Most Americans are familiar with the enormous changes in consumer technology over the past 30 years.
VCRs have been replaced by DVDs, which have in turn been replaced by streaming and on-demand video. Home computers are now smaller and cheaper than in 1983, yet far more powerful. Smartphones didn’t exist 30 years ago. Today, most people take for granted that they have access to the nearly the entire sum of human knowledge at their fingertips. As Twitter CEO Dick Costolo told students in his 2013 University of Michigan commencement address: “When I was your age we didn’t have the Internet in our pants. We didn’t even have the Internet not in our pants — that’s how bad it was.”
However, many Americans may not be aware of similar advances in medical technology. CT scanners in 1983 used to take several minutes to acquire relatively crude pictures of the human body. Today, a high-resolution full body scan takes only a few seconds. Typically, the limiting step is no longer the scan time, but rather how long it takes to safely move an injured patient on and off the CT table.

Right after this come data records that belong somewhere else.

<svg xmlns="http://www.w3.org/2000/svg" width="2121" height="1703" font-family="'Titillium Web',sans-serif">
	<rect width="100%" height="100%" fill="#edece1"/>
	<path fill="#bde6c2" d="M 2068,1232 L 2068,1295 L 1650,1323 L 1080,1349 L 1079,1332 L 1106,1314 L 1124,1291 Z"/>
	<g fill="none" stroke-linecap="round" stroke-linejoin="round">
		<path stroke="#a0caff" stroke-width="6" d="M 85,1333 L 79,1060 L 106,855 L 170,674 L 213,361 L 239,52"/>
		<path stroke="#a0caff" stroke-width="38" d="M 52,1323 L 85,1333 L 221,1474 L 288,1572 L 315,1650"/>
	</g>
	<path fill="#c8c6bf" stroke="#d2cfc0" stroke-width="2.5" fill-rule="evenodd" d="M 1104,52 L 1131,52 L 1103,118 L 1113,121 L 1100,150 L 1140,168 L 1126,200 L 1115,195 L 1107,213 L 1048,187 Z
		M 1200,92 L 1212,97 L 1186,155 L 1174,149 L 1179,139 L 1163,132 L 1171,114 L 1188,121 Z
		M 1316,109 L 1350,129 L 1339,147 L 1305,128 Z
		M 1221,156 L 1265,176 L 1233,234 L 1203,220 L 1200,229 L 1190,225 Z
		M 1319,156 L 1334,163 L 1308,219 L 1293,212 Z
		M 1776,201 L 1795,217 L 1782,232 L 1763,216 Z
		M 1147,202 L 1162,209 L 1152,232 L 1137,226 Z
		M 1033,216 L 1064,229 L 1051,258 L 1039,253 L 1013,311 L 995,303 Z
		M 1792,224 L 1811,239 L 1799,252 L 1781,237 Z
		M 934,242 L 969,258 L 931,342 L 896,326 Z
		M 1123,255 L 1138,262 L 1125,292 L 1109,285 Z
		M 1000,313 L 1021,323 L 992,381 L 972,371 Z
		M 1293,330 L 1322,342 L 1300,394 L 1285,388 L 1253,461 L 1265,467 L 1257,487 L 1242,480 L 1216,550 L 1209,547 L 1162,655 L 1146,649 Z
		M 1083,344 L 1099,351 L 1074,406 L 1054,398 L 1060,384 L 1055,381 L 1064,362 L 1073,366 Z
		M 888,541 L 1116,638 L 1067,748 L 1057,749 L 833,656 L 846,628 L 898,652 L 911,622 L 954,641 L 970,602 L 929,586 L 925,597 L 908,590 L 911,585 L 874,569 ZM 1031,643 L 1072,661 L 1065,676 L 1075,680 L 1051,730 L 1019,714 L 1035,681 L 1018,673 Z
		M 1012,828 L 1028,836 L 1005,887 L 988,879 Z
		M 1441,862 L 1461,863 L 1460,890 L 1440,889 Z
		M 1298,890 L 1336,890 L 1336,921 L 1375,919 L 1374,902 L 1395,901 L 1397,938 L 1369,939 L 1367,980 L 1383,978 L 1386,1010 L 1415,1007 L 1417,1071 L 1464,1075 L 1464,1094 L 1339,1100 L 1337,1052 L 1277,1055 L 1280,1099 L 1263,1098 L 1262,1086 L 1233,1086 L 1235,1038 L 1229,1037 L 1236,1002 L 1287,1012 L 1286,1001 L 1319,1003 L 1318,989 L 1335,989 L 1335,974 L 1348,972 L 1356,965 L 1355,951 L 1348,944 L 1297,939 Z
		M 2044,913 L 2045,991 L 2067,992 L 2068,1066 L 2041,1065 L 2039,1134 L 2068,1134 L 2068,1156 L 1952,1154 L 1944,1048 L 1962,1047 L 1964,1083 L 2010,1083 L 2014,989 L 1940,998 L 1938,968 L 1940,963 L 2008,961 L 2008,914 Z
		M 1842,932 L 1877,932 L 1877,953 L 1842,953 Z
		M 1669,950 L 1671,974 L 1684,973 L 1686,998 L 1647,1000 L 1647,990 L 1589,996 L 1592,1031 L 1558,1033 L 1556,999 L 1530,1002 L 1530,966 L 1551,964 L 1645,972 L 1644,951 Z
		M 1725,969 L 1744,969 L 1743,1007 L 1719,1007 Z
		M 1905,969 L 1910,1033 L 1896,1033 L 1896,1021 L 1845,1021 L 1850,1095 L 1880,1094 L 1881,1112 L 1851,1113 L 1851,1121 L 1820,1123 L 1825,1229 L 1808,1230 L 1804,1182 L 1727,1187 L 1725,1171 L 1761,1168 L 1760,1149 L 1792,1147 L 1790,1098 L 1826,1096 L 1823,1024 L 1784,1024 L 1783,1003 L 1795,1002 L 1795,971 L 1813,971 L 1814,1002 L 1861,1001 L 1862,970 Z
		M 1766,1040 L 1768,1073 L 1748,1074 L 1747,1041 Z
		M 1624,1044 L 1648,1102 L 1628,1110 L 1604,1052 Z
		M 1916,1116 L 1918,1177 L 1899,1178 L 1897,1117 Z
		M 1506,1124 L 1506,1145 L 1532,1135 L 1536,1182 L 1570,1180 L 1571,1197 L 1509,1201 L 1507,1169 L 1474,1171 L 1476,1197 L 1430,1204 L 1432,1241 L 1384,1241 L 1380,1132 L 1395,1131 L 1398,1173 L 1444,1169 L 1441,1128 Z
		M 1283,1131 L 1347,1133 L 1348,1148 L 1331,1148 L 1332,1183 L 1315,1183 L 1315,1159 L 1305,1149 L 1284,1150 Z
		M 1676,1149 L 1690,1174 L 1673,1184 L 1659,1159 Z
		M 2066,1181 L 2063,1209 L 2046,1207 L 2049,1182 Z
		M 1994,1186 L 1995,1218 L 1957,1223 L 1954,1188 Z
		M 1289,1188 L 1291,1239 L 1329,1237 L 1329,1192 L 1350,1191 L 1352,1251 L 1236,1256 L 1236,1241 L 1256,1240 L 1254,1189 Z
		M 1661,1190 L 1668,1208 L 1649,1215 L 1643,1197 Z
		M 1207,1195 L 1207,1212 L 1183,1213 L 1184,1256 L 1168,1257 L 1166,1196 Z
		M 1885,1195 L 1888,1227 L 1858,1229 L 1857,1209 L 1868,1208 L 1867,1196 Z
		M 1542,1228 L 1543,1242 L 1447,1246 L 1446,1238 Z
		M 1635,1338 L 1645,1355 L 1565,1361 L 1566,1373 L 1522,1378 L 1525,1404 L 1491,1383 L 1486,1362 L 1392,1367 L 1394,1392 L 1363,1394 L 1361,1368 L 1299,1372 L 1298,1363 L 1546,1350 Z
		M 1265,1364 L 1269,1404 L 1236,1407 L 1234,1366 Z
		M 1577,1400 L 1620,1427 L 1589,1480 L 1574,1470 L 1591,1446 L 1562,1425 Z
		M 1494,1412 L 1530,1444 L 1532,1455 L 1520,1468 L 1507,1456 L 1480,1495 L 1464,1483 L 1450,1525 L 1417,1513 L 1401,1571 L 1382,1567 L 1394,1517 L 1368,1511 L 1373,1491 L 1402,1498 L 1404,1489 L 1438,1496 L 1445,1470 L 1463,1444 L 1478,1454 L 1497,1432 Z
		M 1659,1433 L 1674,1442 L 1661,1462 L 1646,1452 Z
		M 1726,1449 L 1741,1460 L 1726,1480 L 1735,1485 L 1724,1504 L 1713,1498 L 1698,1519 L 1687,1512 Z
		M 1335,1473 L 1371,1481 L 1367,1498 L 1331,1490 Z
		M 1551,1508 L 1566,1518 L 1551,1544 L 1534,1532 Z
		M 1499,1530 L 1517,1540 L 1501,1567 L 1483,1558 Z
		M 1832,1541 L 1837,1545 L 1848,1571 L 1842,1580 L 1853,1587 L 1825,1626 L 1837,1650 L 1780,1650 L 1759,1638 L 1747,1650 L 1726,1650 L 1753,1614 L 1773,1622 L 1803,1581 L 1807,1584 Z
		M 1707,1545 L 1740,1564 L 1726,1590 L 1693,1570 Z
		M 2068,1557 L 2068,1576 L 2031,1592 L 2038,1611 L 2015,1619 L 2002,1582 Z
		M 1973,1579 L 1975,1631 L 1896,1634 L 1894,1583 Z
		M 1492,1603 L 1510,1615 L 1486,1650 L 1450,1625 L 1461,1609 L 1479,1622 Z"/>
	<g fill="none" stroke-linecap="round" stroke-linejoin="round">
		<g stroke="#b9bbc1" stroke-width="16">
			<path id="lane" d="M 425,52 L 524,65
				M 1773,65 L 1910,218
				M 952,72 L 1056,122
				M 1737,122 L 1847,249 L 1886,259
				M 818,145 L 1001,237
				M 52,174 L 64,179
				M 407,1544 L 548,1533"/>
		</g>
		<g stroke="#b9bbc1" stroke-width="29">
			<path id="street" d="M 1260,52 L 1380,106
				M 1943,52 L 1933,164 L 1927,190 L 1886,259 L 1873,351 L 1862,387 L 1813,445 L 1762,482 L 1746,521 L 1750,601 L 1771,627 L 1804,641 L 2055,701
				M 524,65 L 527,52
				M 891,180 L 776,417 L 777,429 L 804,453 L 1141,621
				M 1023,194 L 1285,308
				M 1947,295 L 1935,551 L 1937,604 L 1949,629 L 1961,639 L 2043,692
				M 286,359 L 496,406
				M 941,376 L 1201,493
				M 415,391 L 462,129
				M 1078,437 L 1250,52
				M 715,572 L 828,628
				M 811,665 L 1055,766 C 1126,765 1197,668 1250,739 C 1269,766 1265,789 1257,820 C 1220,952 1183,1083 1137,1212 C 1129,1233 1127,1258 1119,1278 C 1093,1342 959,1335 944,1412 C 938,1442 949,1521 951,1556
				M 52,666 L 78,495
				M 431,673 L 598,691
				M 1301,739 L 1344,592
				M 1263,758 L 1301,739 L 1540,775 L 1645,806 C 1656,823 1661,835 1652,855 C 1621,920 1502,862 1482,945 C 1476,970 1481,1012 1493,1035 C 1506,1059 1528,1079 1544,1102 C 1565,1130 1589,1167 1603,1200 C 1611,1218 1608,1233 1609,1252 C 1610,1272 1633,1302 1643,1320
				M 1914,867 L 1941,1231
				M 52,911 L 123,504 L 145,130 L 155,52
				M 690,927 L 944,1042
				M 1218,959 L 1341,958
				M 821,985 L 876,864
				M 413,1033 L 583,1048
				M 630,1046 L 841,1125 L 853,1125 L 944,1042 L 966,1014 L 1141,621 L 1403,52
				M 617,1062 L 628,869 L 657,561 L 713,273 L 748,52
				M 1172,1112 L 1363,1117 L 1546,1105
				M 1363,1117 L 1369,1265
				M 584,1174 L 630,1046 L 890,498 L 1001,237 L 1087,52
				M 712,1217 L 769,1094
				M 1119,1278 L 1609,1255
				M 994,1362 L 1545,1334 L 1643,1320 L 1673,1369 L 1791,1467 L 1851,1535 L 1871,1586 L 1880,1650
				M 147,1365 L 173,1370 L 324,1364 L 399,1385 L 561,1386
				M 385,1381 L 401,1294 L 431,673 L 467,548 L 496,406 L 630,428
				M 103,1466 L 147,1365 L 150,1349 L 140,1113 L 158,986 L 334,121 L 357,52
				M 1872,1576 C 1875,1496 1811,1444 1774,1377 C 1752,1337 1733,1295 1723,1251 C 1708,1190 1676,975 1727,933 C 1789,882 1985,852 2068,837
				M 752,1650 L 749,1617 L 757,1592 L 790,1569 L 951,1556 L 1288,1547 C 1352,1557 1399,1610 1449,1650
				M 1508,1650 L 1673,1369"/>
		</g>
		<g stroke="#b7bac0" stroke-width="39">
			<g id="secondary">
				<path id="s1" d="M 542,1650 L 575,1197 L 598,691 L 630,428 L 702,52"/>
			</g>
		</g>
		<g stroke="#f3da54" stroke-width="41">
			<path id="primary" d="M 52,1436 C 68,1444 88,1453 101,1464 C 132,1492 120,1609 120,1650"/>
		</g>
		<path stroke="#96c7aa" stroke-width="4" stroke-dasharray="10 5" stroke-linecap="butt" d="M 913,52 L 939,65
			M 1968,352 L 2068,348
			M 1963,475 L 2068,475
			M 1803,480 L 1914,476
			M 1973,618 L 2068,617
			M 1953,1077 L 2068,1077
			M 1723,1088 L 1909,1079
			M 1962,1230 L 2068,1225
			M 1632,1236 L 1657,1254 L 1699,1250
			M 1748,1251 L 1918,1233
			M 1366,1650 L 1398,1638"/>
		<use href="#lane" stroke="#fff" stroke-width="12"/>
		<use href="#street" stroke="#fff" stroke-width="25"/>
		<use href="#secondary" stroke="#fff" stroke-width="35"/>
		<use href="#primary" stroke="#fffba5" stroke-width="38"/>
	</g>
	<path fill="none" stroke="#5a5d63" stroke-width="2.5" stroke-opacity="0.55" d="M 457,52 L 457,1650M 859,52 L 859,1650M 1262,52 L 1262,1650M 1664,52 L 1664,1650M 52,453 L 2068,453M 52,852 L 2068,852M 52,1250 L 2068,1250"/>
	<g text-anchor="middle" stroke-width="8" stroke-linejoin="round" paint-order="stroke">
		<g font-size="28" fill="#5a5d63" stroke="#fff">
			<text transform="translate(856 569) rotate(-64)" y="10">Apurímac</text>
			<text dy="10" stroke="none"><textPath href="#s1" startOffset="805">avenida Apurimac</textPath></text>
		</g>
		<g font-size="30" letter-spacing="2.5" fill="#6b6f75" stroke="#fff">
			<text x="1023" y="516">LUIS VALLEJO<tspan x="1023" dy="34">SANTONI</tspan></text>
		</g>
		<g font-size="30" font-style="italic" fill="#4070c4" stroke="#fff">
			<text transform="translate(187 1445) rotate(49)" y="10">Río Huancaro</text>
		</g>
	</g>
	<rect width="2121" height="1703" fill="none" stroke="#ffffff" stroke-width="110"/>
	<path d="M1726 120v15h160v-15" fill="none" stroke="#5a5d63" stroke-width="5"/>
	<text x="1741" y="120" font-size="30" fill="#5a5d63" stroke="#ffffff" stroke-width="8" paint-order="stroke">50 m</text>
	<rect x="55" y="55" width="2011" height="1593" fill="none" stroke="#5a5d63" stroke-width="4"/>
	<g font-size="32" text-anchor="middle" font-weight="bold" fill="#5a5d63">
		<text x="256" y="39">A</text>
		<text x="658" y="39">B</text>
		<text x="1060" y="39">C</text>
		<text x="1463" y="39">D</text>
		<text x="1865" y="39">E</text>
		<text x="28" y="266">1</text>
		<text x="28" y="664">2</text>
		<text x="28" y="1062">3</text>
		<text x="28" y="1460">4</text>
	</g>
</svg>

Similarly, the specialized microcoils used by Don’s doctors to save his life didn’t exist 30 years ago.
In 1983, being diagnosed with AIDS was tantamount to a death sentence. Now, new drugs allow patients infected with HIV to live for decades. Survival rates for many common cancers such as breast cancer and prostate cancer have improved significantly due to advances in surgery, chemotherapy, and radiation therapy. Modern PET-CT scanners now routinely use antimatter (as in Star Trek) to diagnose early cancers more accurately than was ever possible in the 1980s.